What you need to do:
Narrow the data below down to the lines containing "from".

Photographed scenes with cuboids:

──────────

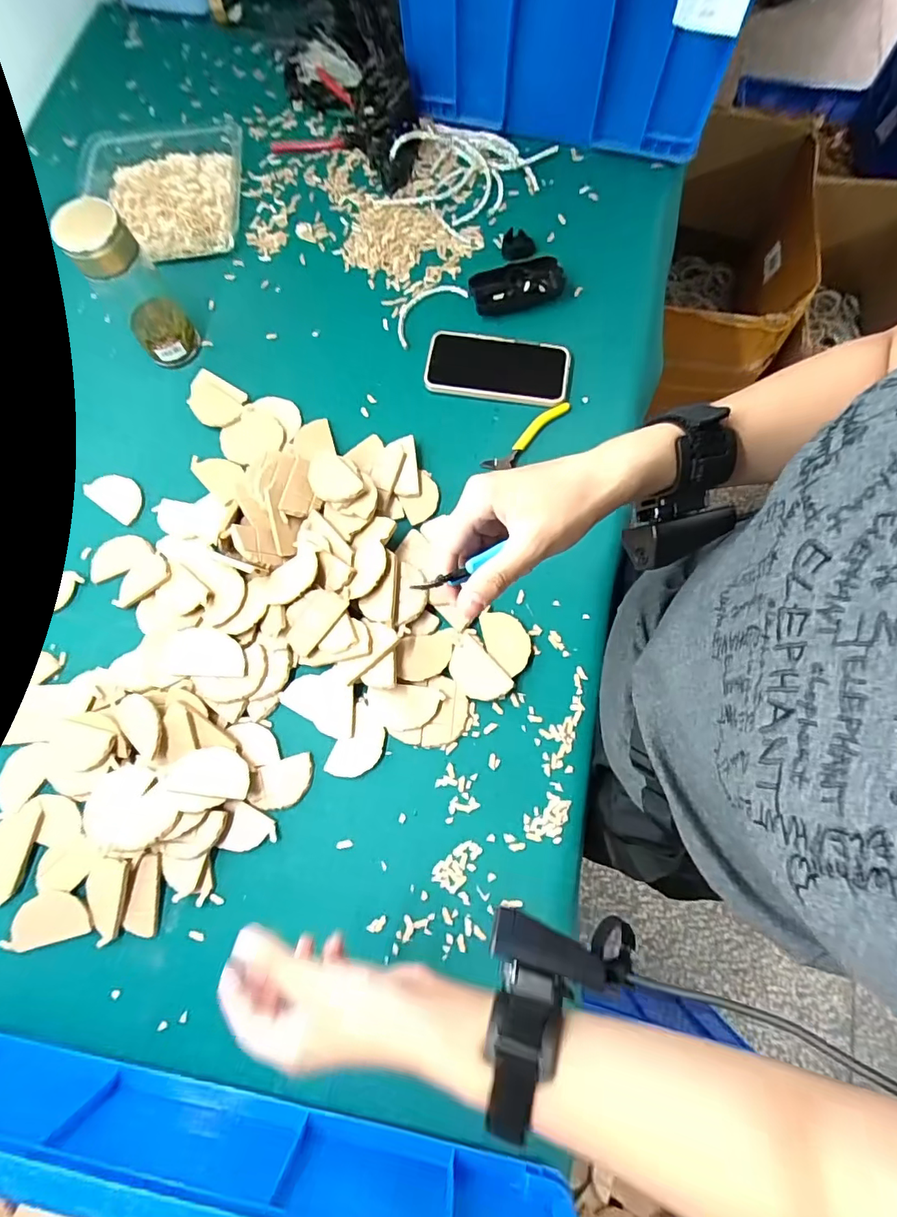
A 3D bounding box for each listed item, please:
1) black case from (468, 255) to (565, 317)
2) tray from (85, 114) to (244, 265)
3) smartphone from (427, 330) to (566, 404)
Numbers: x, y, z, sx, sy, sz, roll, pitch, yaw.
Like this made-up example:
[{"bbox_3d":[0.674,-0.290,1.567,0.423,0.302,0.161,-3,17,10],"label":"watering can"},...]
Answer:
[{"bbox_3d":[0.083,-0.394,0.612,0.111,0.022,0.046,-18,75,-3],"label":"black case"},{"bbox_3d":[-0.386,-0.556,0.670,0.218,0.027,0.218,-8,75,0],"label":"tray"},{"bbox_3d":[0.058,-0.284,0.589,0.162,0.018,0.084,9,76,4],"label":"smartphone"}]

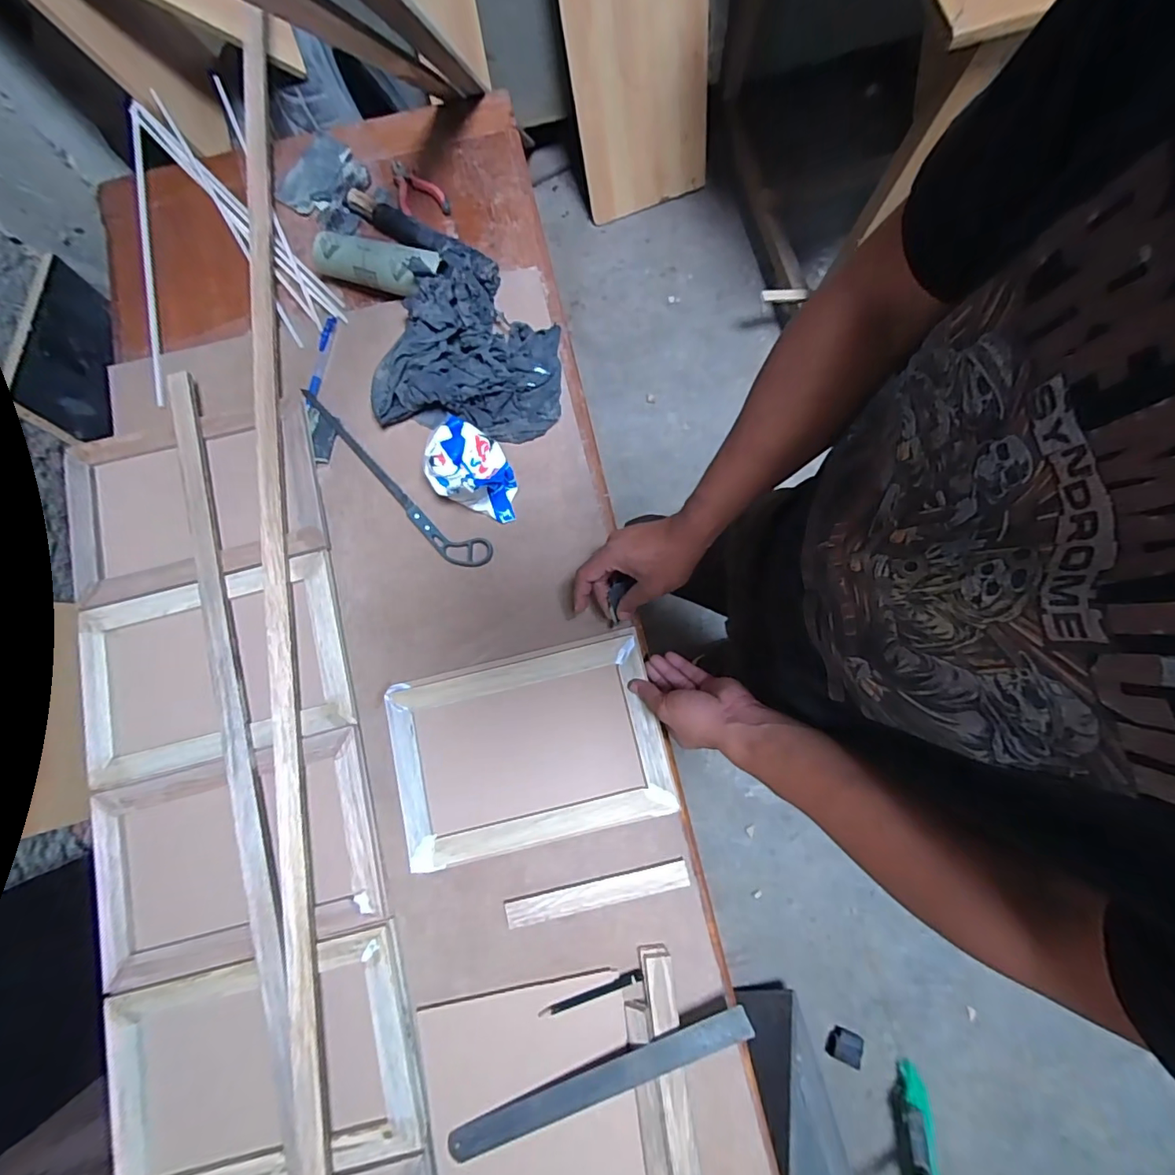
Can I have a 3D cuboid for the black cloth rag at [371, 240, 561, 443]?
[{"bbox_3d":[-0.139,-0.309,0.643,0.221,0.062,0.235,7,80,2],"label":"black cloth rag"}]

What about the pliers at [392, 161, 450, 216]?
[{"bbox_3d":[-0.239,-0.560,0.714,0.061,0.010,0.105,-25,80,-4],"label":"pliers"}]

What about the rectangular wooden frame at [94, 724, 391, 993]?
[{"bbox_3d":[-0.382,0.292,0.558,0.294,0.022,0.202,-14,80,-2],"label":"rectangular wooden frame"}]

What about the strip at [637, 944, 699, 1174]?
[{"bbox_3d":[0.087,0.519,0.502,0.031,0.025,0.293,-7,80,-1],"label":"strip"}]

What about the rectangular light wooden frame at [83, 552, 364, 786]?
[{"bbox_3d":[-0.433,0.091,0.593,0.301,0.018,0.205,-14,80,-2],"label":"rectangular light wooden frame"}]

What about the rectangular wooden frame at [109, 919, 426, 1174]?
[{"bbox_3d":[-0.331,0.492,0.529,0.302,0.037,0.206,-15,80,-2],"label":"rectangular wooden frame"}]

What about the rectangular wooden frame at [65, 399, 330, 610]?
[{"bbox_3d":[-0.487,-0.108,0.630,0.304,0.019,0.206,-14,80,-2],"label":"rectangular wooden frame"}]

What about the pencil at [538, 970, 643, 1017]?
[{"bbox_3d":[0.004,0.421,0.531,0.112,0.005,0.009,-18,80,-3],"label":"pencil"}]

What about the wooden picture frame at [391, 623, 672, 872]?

──────────

Output below:
1) black case from (468, 255) to (565, 317)
2) tray from (85, 114) to (244, 265)
3) smartphone from (427, 330) to (566, 404)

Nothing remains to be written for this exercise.